Your instructions:
Look through the entries that follow and return each line that has the string "down".
[Given data — start]
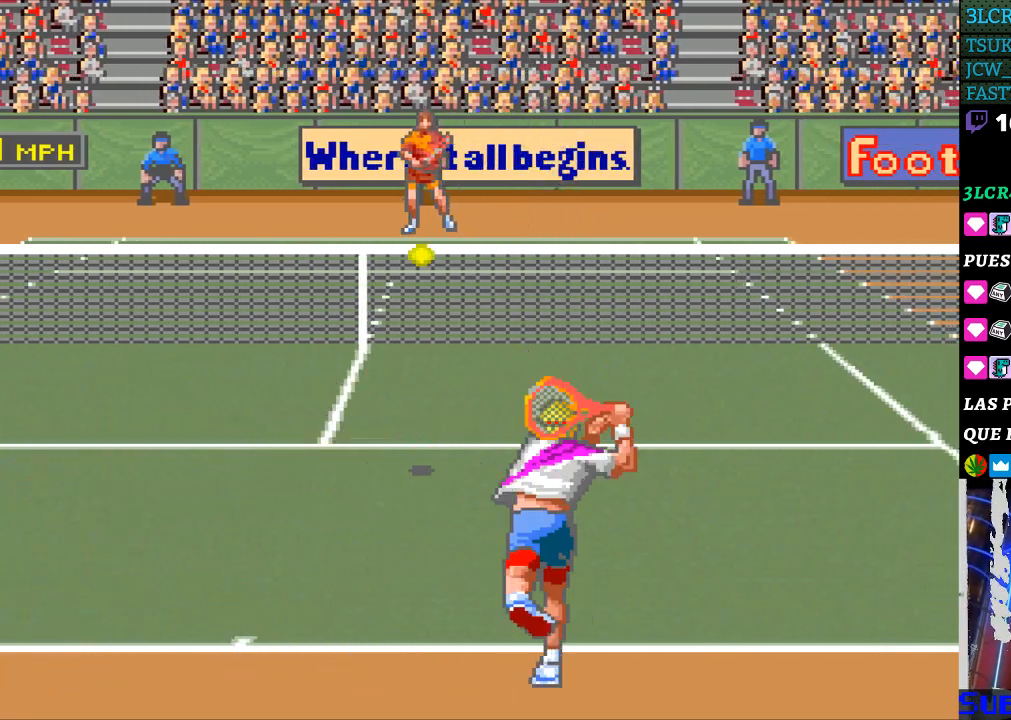
{"buttons": [], "events": [[333, "DPAD_LEFT", "down"], [467, "DPAD_LEFT", "up"]]}
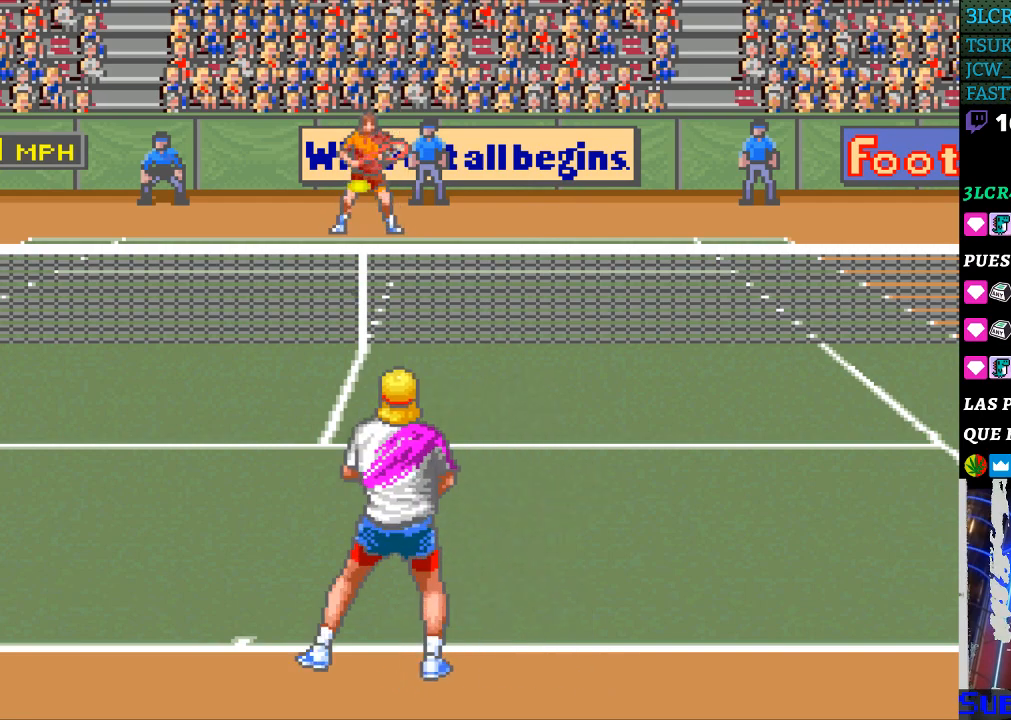
{"buttons": [], "events": []}
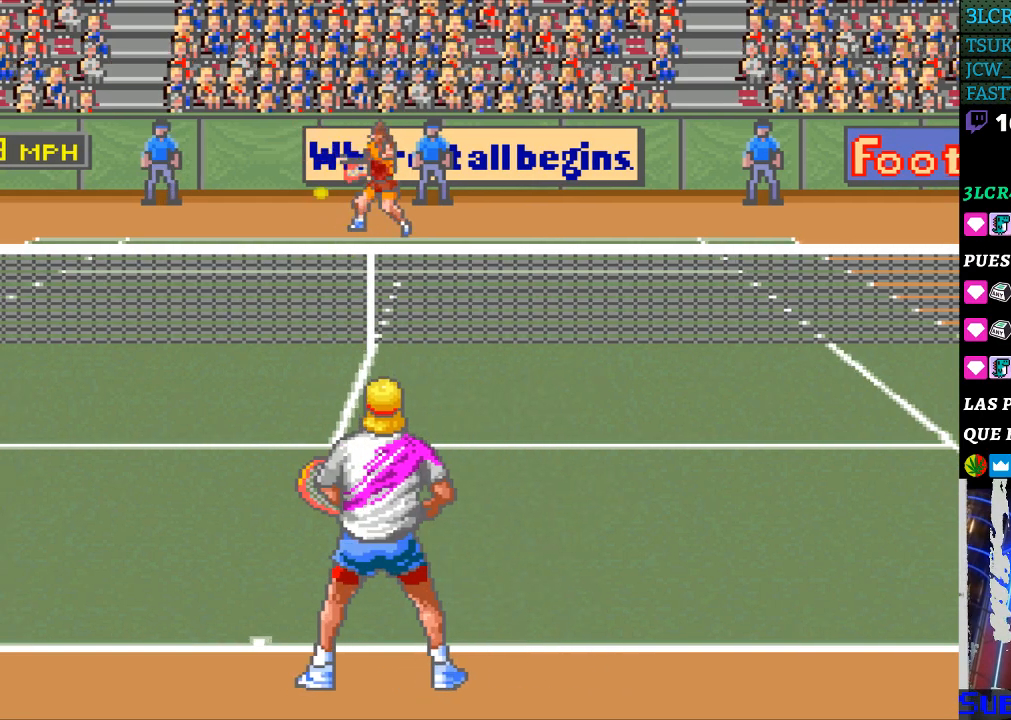
{"buttons": ["DPAD_LEFT"], "events": [[133, "DPAD_LEFT", "down"]]}
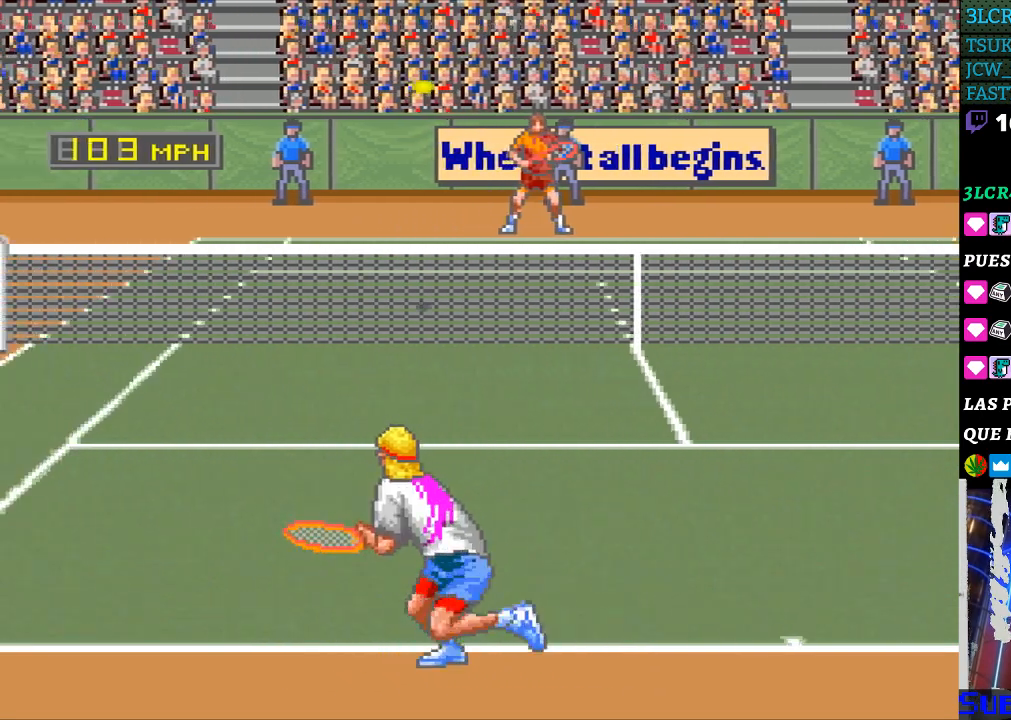
{"buttons": [], "events": [[267, "DPAD_LEFT", "up"]]}
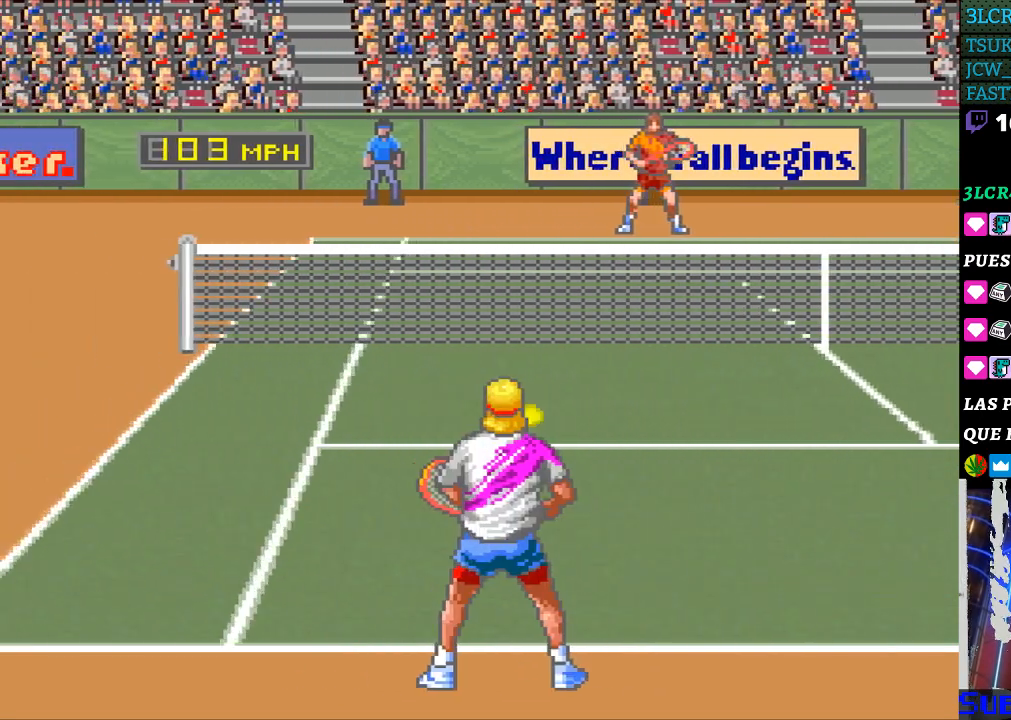
{"buttons": [], "events": [[100, "B", "down"], [167, "DPAD_RIGHT", "down"], [500, "B", "up"], [500, "DPAD_RIGHT", "up"]]}
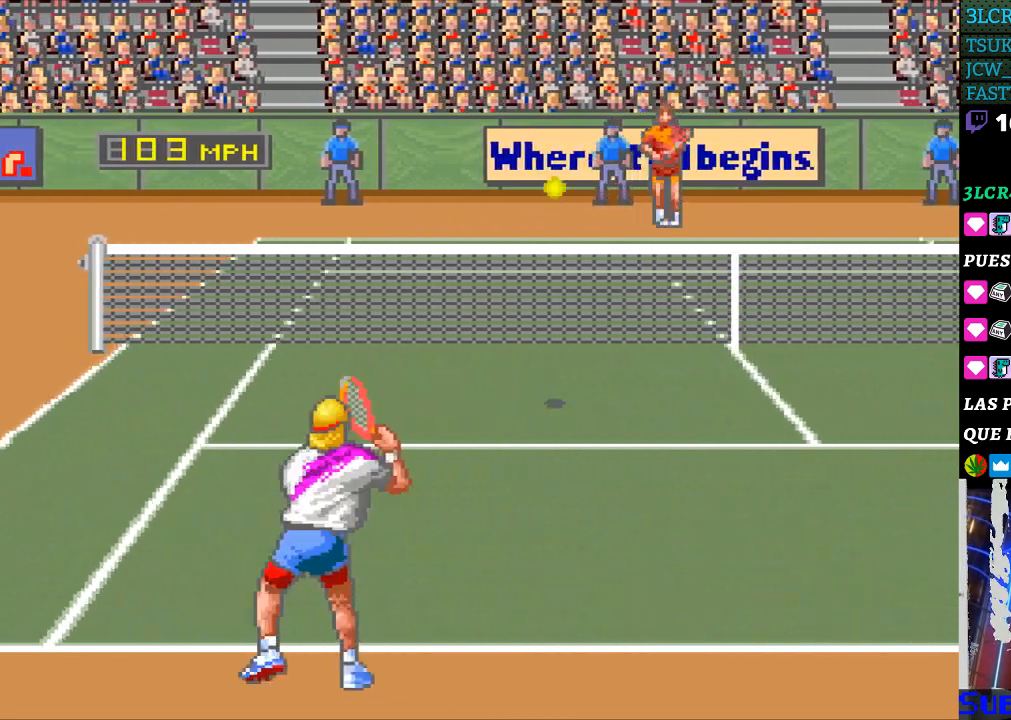
{"buttons": ["DPAD_RIGHT"], "events": [[133, "DPAD_RIGHT", "down"]]}
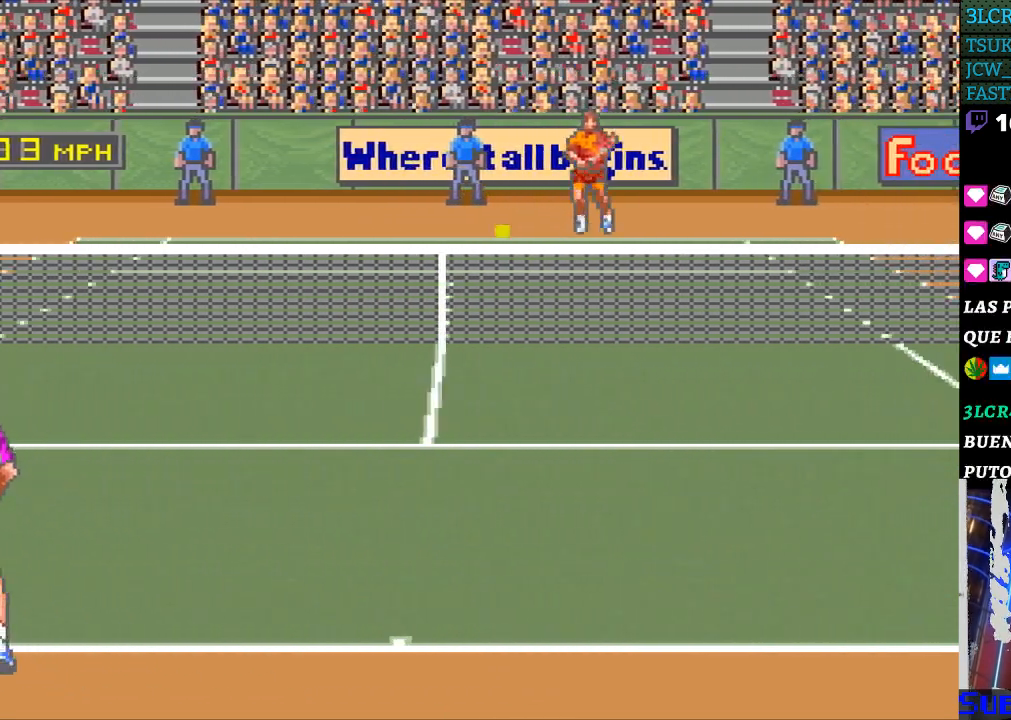
{"buttons": [], "events": [[400, "DPAD_RIGHT", "up"]]}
[Given data — finish]
Exercise output:
{"buttons": [], "events": [[333, "DPAD_LEFT", "down"], [467, "DPAD_LEFT", "up"]]}
{"buttons": ["DPAD_LEFT"], "events": [[133, "DPAD_LEFT", "down"]]}
{"buttons": [], "events": [[100, "B", "down"], [167, "DPAD_RIGHT", "down"], [500, "B", "up"], [500, "DPAD_RIGHT", "up"]]}
{"buttons": ["DPAD_RIGHT"], "events": [[133, "DPAD_RIGHT", "down"]]}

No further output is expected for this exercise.